Lead Center: JPL
The subtopic of modeling of additive processes is highly relevant to NASA as NASA is currently on a path to implement additive processes in space flight systems with little or no ability to model the process and thereby predict the results. In order to reliably use this process with a variety of materials for space flight applications, NASA has to have a much deeper understanding of the process. NASA is currently considering these processes for MOXIE, SHERLOC, ion engines and other spacecraft structural and multifunctional applications.
Additive manufacturing of development and flight hardware with metallic alloys is being developed by NASA and its various partners for a variety of spacecraft applications.

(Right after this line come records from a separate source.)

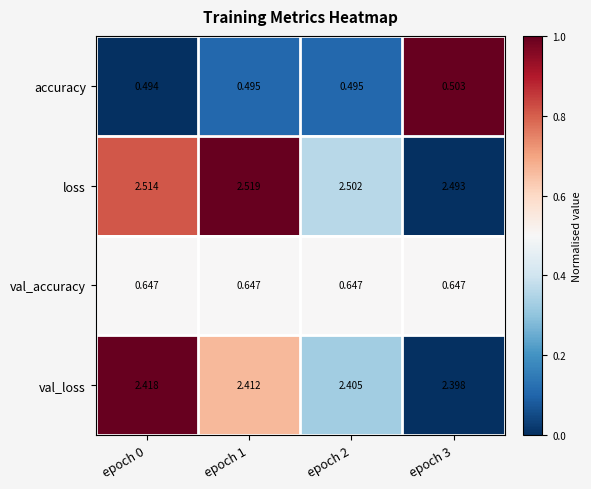

Which series has the widest spread of values?

loss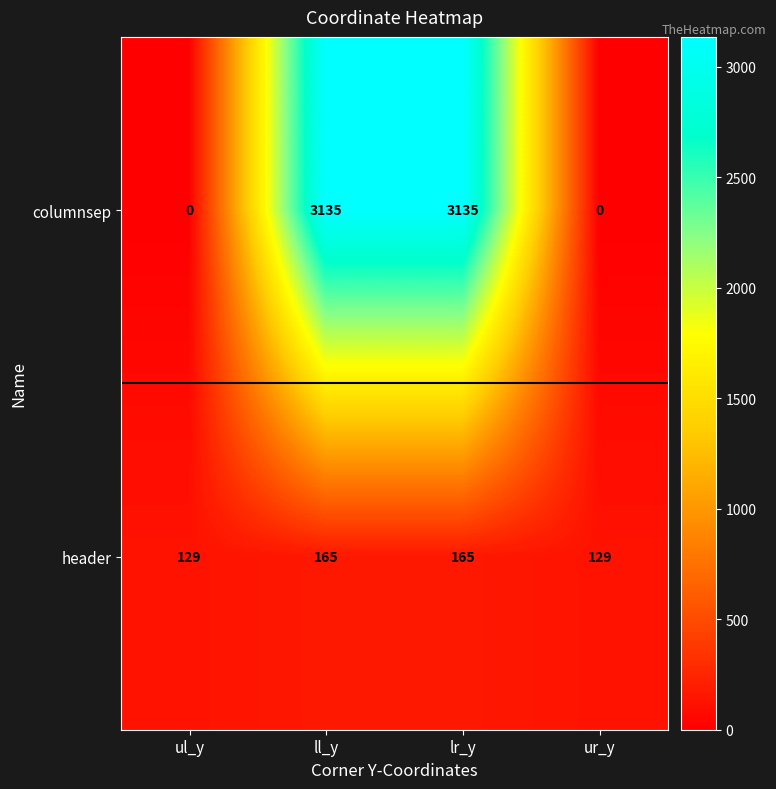

What is the highest value of the header series?

165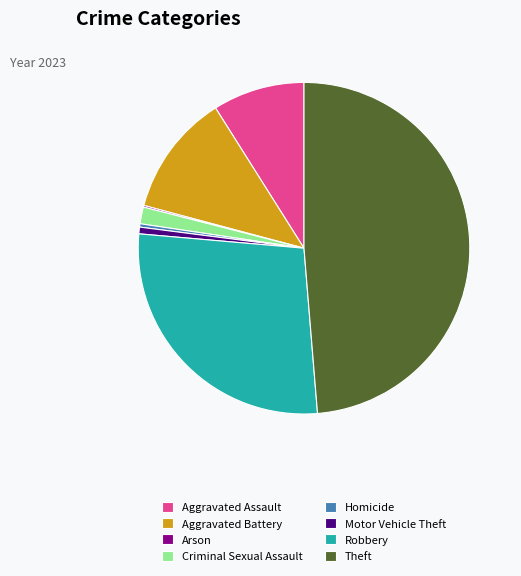

True or false: Theft accounts for 57% of the total.

False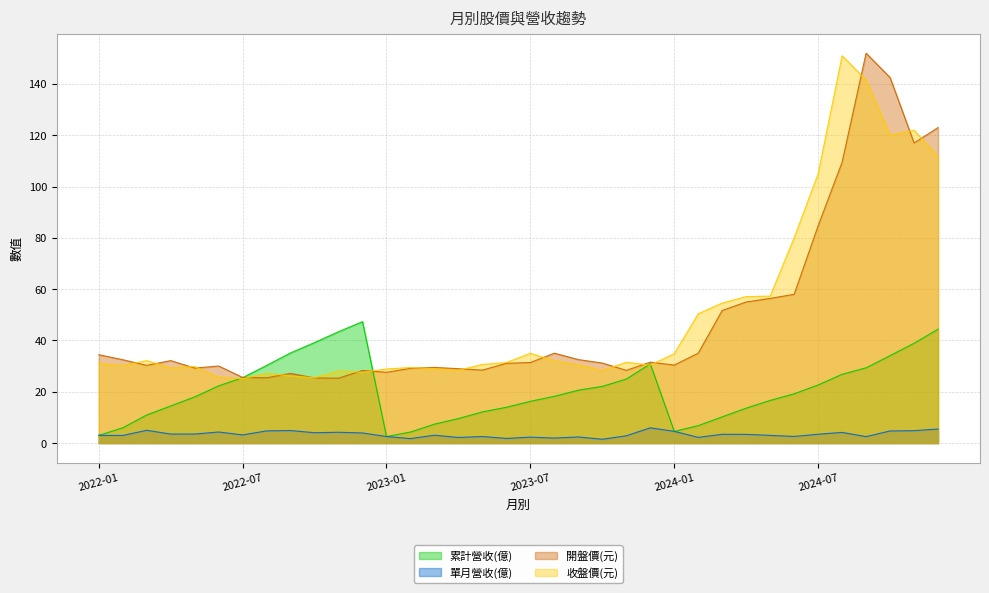

What is the total value across all series at 2024-10?

301.3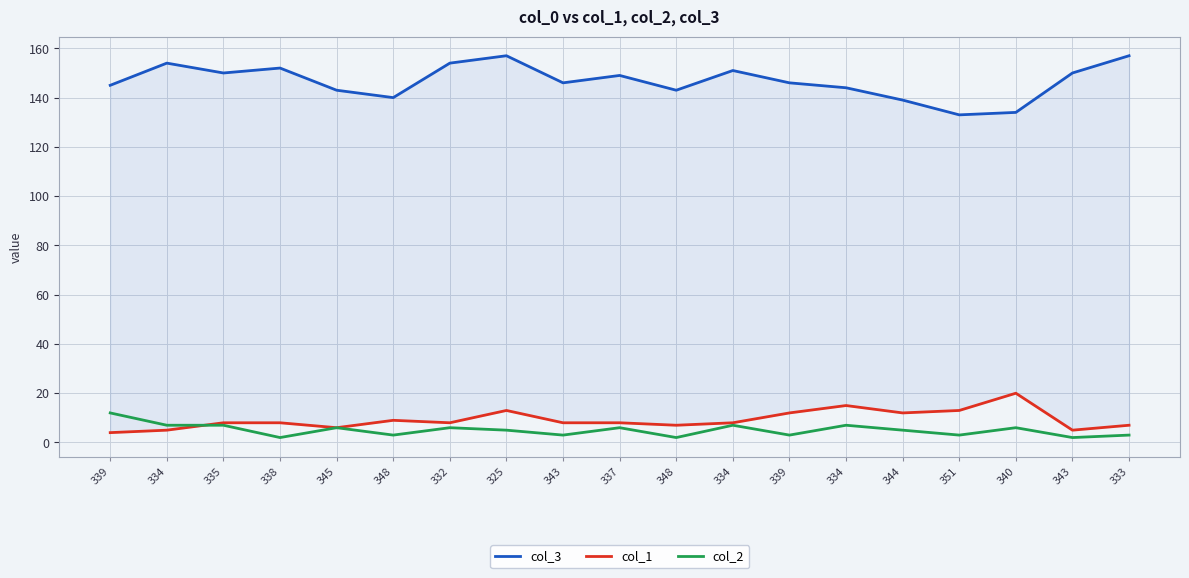

What are all the series names shown in the legend?

col_3, col_1, col_2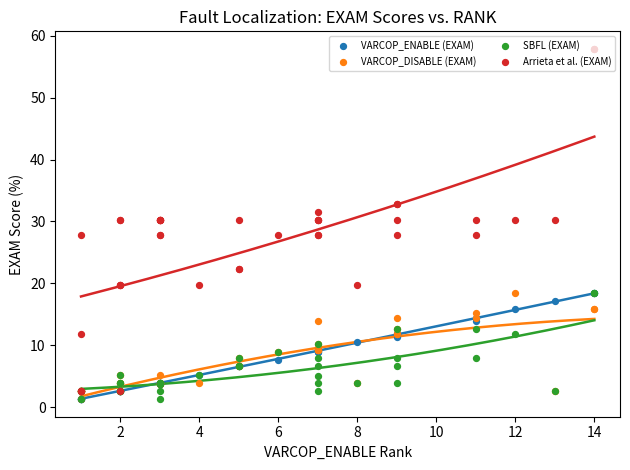

Which series reaches the minimum Y coordinate?

VARCOP_ENABLE (EXAM)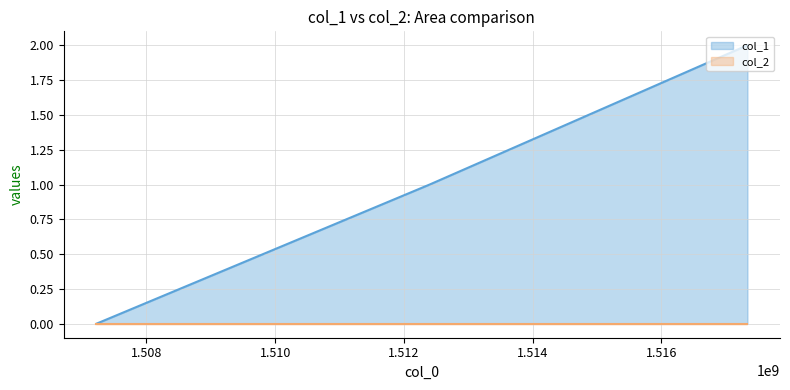

Does the chart display data point markers on the line(s)?

No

These components are expected to see extreme environments coupled with a need for high-reliability (e.g., manned spaceflight), which requires a deeper understanding of the manufacturing processes. Modeling of the additive processes to provide accurate dimensional designs, preferred microstructures and defect-free is a significant challenge that would dramatically benefit from a joint academic-industry approach. The objective would be to create process models that are compatible with current alloys systems and additive manufacturing equipment which will provide accurate prediction of outcomes from a variety of additive manufacturing process parameters and materials combinations. The primary alloys of interest to NASA at this time include: Inconel 625 & 718, stainless steels, such as 304 and 316, Al10SiMg, Ti-6Al-4V, and copper alloys (GrCop-84). It is desired that the modeling approach address a focused material system, but be readily adaptable to eventually accommodate all of these materials. Therefore, the model should incorporate modest parameter changes coupled with being easily extensible for future alloys of interest to NASA. NASA is interested in modeling of the Selective Laser Melting (SLM), Electron Beam Melting (EBM) and Laser Engineered Net Shaping (LENS) processes.